House Communications Subcommittee Chairman Bob Latta, R-Ohio, and 101 other House members wrote Ford and nine other automakers Monday urging them not to remove AM radio receivers from electric vehicles. Latta and the other House members sent the letters to automakers that previously responded to a December inquiry from Sen. Ed Markey, D-Mass., that they would be removing AM receivers and to those that didn’t respond. The other automakers are BMW, General Motors, Mazda, Mercedes-Benz, Polestar, Rivian, Tesla, Volkswagen and Volvo. Reps. Mike Gallagher, R-Wis., and Josh Gottheimer, D-N.J., pressed the Federal Emergency Management Agency last week on how removal of AM receivers would affect the emergency alert system (see 2305110068). “AM radio has more than 45 million listeners each month, and our constituents rely heavily on it for emergency alerts and local news, information, and weather” forecasts, Latta and the other lawmakers said in the Monday letters. “For rural Americans, the importance of having access to AM radio in their car or truck is particularly important. When Internet connectivity and cell phone service is limited or unavailable, these residents do not have as many options to access emergency information as those living in more densely populated areas. AM radio stations are often our constituents’ ‘go to’ source for information in times of crisis. We cannot deprive them of that free, life-saving resource.” The lawmakers want the automakers to respond by May 26. NAB CEO Curtis LeGeyt said the House members "understand the critical role that AM radio plays in disseminating vital information to the public, particularly in times of emergency. Tens of millions of Americans listen to AM radio each month for its local and diverse content and we applaud these lawmakers for their commitment to their constituents who depend on AM."
Chris Luna, the person the League of United Latin American Citizens wants President Joe Biden to nominate for the vacant FCC seat, has retired as T-Mobile vice president-legal affairs (see 2305090077), the carrier said.
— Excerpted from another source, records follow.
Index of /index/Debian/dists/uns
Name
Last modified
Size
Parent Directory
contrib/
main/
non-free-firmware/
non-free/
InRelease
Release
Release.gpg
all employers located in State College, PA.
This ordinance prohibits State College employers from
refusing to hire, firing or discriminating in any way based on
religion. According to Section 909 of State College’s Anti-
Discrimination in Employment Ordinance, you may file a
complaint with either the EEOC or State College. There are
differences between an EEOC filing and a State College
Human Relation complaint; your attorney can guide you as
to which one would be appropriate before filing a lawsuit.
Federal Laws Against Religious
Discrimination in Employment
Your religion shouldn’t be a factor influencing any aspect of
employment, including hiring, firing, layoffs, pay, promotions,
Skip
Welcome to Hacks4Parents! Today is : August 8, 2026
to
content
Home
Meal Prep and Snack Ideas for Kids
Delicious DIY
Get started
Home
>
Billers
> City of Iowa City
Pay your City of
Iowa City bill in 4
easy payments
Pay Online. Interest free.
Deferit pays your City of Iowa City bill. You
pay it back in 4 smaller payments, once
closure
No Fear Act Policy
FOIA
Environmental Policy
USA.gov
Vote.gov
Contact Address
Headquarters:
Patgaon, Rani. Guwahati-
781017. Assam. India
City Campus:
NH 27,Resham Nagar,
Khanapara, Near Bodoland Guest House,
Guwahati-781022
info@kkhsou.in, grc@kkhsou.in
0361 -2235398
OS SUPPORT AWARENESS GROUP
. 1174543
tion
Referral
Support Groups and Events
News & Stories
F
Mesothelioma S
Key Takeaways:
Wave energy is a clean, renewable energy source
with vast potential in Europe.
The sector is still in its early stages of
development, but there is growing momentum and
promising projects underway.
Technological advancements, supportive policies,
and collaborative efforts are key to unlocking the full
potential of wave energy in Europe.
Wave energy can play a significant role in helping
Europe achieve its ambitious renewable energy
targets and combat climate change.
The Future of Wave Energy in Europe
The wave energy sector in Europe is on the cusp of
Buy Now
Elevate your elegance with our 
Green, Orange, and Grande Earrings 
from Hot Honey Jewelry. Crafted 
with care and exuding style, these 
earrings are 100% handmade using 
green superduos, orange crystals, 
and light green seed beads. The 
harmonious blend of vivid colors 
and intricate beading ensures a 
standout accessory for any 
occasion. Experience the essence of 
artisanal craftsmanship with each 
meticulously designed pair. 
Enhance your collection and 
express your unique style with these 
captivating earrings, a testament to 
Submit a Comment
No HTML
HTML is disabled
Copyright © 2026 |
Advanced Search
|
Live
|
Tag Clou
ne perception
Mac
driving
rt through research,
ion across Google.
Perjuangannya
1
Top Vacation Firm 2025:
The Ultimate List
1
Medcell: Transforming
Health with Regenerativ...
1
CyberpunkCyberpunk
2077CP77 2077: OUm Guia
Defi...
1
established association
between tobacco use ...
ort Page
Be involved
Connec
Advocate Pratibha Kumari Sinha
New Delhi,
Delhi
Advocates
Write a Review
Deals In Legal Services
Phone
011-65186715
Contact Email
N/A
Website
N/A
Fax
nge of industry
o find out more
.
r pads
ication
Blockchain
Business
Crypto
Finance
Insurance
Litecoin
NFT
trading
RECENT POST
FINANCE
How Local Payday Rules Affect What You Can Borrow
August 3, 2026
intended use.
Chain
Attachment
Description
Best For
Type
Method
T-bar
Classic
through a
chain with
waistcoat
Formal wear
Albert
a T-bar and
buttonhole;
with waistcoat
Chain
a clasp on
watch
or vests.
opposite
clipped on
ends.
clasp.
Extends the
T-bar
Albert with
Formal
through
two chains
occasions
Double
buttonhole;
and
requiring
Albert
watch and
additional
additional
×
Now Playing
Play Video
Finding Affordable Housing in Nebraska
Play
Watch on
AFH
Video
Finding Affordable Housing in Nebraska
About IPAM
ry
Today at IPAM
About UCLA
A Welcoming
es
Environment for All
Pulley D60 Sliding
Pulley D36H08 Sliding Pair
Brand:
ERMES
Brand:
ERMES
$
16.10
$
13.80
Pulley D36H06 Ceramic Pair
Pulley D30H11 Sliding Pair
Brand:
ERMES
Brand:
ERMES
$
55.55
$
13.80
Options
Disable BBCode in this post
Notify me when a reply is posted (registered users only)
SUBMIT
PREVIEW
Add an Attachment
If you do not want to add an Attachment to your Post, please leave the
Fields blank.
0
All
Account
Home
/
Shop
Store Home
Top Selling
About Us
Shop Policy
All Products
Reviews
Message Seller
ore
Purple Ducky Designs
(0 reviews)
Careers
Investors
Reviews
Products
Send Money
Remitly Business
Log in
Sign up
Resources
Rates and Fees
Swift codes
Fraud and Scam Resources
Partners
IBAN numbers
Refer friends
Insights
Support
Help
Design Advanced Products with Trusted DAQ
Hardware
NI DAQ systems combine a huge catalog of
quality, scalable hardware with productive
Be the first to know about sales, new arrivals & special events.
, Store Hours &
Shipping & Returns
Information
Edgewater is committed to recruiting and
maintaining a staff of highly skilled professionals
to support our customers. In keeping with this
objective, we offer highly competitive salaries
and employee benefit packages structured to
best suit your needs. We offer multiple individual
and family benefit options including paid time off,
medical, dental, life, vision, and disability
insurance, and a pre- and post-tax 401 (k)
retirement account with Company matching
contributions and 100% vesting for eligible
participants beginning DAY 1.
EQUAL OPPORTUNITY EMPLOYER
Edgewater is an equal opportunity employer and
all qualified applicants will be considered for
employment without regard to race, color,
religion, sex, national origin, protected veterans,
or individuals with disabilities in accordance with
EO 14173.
Sen. Marsha Blackburn, R-Tenn., filed a Senate version Thursday of the House-passed Stopping Home Office Work's Unproductive Problems Act (HR-139) in a bid to roll back federal agencies’ COVID-19 telework policies. The measure, which the House approved in February, would require the FCC and all other federal agencies to return to using the telework policies in place at the end of 2019. The measure would effectively require all federal employees who were working in the office before the COVID-19 pandemic to return to their former work locations. Unions representing employees at the FCC and other agencies criticized HR-139 before its House passage (see 2302010068). “I regularly hear from Tennesseans struggling to get ahold of a federal agency because of the massive backlog created by employees not being in the workplace,” Blackburn said. The Show Up Act “would help restore accountability and productivity within the federal government, and I urge the Senate to promptly join the House in passing it.” Six other GOP senators are co-sponsors.